The UK is set to quit the single market but Mrs May wants British manufacturers to continue to have full access to European markets for their goods through a free trade zone – which would see the UK sign up to a common rule book.
The so-called Chequers plan is unpopular with many Tory MPs, who argue it would compromise the UK’s sovereignty, and Economists For Free Trade, led by Professor Patrick Minford. said the evidence showed it was not necessary to enjoy preferential market status to trade successfully with the EU.
In the past 25 years, it said the UK had been “heavily outperformed” by countries outside the single market trading with the EU on WTO rules, such as the United States, India and China.

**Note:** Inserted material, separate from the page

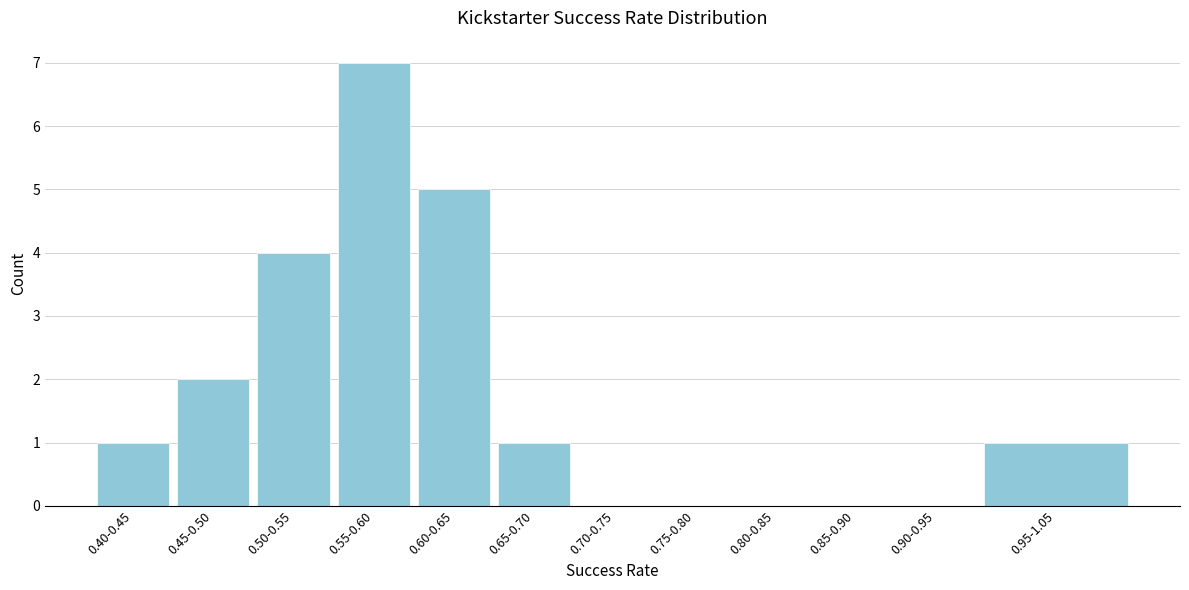

What is the sum of all values?

21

During that period, it said the aggregate export growth of WTO countries had been four times larger than the growth of UK exports into the single market.

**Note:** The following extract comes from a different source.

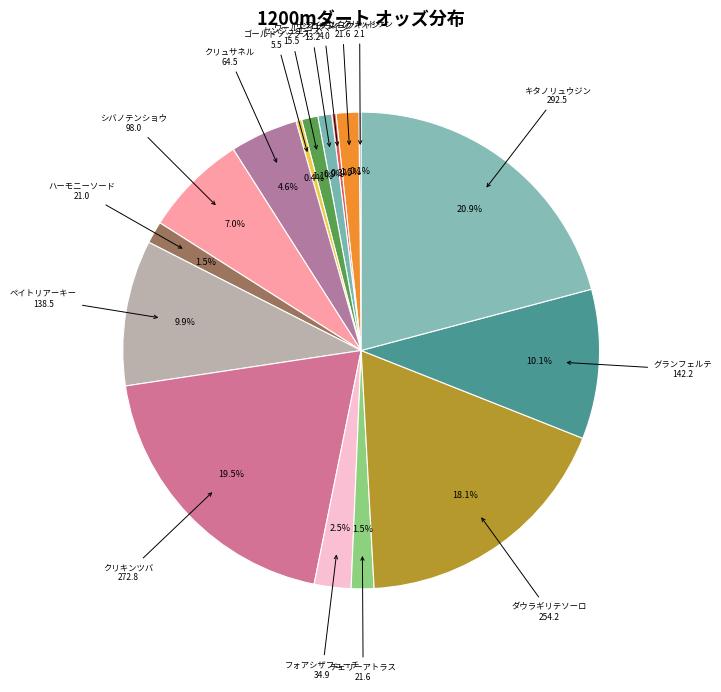

Which category has the smallest portion of the pie?

セイクリッドサン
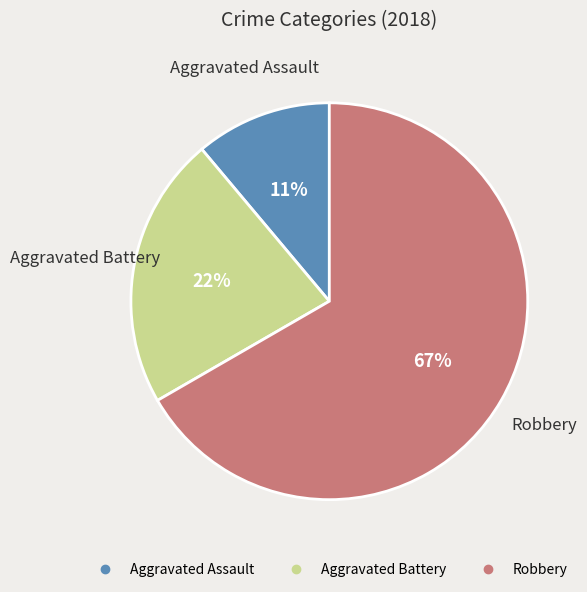

Approximately how many times larger is the value at Aggravated Assault compared to Aggravated Battery?

0.5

At the same time, it said British exports to the rest of the world had grown more than three times faster than to the EU.
The group of economists said it was wrong to characterise leaving the EU without a trade agreement in place as “crashing out” without a deal, because the UK and the European Commission would have a duty to reach a series of individual agreements in areas such as aviation and energy.
“We have nothing to fear from trading on WTO terms,” it said. “Let Brexit mean Brexit and let us flourish under the auspices of the WTO.”
Outside the EU, the report argues, the UK would be free to set its own tariffs on EU imports and if these were eliminated, it could reduce prices for consumers by as much as 8%. with those on low incomes benefiting the most from cheaper food and clothing.
On the other hand, it said if the EU chose to impose import tariffs on popular items, its large trade surplus with the UK could result in an annual boost to the UK Exchequer of as much as £13bn.
But Mr Hammond suggested the report over-estimated the economic benefit to the UK of removing tariffs on EU imports as well as “implausibly” assuming there would be no new non-tariff barriers in the event of a no-deal exit nor additional burdens on financial services firms.
‘Widely out of line’
“The model makes no allowance for differences in quality and safety of imported goods… and it assumes all standards on imported goods will be abolished,” he told the Lords economic affairs committee.
“I’m sure the model is very effective but the assumptions that it makes are widely out of line with assumptions used by other economic models and frankly, I believe, are not sustainable”.
Labour’s Chuka Umunna, a leading member of the People’s Vote campaign for a referendum on the final deal, said a no-deal Brexit would be a disaster for the UK.
“The latest Project Fantasy document from advocates of an ultra-hard Brexit promises to take us to a land of milk-and-honey,” he said.
“The reality is that, before we have even left, Brexit is forcing up prices in the shops, destabilising our economy and stripping our health service of the doctors and nurses that it so badly needs.”
In a related development, the chief executive of Jaguar Land Rover, the UK’s largest car manufacturer, has warned the wrong kind of Brexit deal could cost the firm £1.2bn and result in jobs being moved abroad.
Dr Ralph Speth told a conference in Birmingham that unrestricted access to the single market was vital for his business and “any friction at the border puts business at jeopardy”.